The following statement is not applied consistently by Clark or anyone in the PCA who rejects the current changes:
'Importing secular ideologies into our churches will poison and ultimately kill them.'
The 'them' is referring to churches. But we should note that the Church imported Jim Crow culture in the South and it wasn't until recently that the PCA apologized for its sins there. Many in the PCA passionately embrace capitalism and small government conservatism and these are secular ideologies. We don't see any warning against those secular ideologies here.
The above post speaks in all-or-nothing terms regarding the influence of the Revoice Doctrine, Critical Race Theory, and the Social Gospel. But is that to say that there are no elements in any of those ideologies that, by the common grace of God, do not speak truth? Or is there only room in Clark's PCA for political conservatives who embrace Capitalism? A side point here, the kind of Capitalism that our nation now employs is different from the form of Capitalism that was employed following WW II.
If everything from Revoice doctrine, Critical Race Theory, and the Social Gospel must be rejected, then it seems that the answer to the last question is a resounding 'YES!' And thus we are adding to the marks of the Church. And perhaps that is being done solely because people tend to glorify what they have a positive familiarity with and that familiarity becomes canon, along with the Scriptures, for discerning truth.

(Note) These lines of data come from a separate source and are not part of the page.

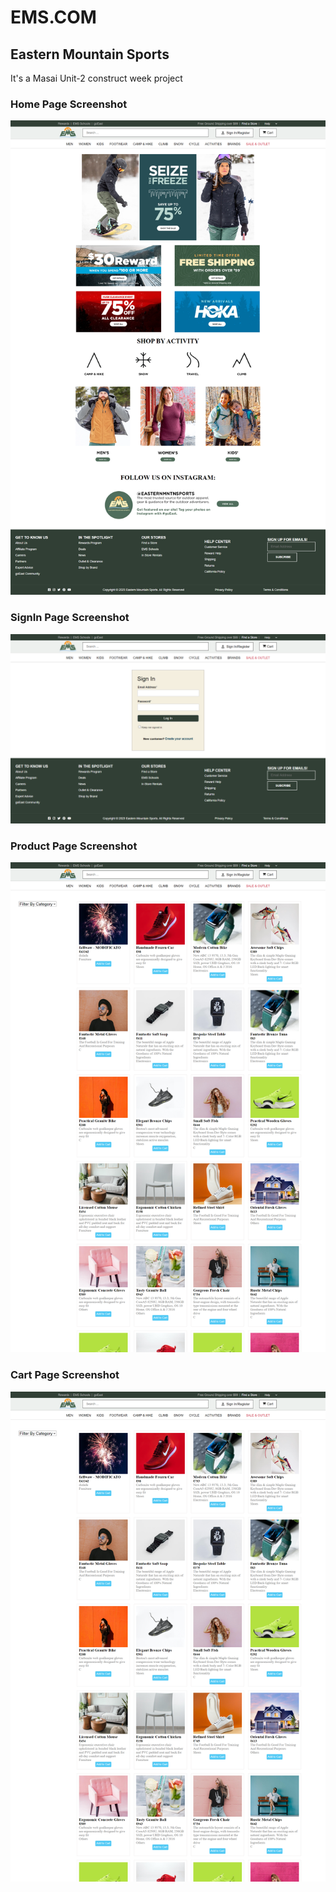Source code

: # EMS.COM

## Eastern Mountain Sports

It's a Masai Unit-2 construct week project

### Home Page Screenshot

![image](https://github.com/Danish0611/handsome-hydrant-4081/blob/main/Assets/homepage.png)

### SignIn Page Screenshot
![image](https://github.com/Danish0611/handsome-hydrant-4081/blob/main/Assets/signinpage.png)


### Product Page Screenshot
![image](https://github.com/Danish0611/handsome-hydrant-4081/blob/main/Assets/productpage.png)


### Cart Page Screenshot
![image](https://github.com/Danish0611/handsome-hydrant-4081/blob/main/Assets/cartpage.png)
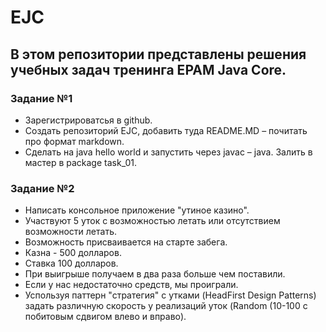 # EJC

## В этом репозитории представлены решения учебных задач тренинга EPAM Java Core.
 
 ### Задание №1
 
* Зарегистрироватсья в github. 
* Создать репозиторий EJC, добавить туда README.MD – почитать про формат markdown.
* Сделать на java hello world и запустить через javac – java. Залить в мастер в package task_01.

 ### Задание №2
 
 * Написать консольное приложение "утиное казино". 
 * Участвуют 5 уток с возможностью летать или отсутствием возможности летать.
 * Возможность присваивается на старте забега.
 * Казна - 500 долларов.
 * Ставка 100 долларов.
 * При выигрыше получаем в два раза больше чем поставили. 
 * Если у нас недостаточно средств, мы проиграли. 
* Успользуя паттерн "стратегия" с утками (HeadFirst Design Patterns) задать различную скорость у реализаций уток (Random (10-100 c побитовым сдвигом влево и вправо).
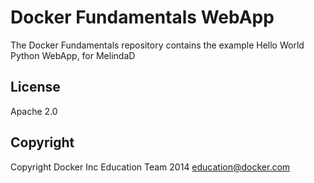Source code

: Docker Fundamentals WebApp
==========================

The Docker Fundamentals repository contains the example Hello World Python WebApp, for MelindaD

## License

Apache 2.0

## Copyright

Copyright Docker Inc Education Team 2014 <education@docker.com>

And even if that isn't the case, if Clark means to throw out everything from Revoice doctrine, Critical Race Theory, and the Social Gospel the all-or-nothing thinking that is being employed is preventing us from comparing the details of each of those ideologies with the Scriptures to see what should be accepted and what should not.
Change is threatening especially in orthodox circles. The fear that too much change will sever us from a revered past can cloud our judgment as much as protect us. The fear of change assumes that there are no new circumstances that we face that others have not faced before and thus there is no need to listen to current voices. Thus that fear can at least partially take the place of the Scriptures when we judge what is right or wrong. And that is part of the tyranny that traditionalism forces on us.
So though I share some of Clark's concerns, I am afraid that traditionalism is writing the above post. And here we must remember that traditionalism is at least the life imprisonment sentence for the marginalized as much as it is the ultimate source of security for the privileged.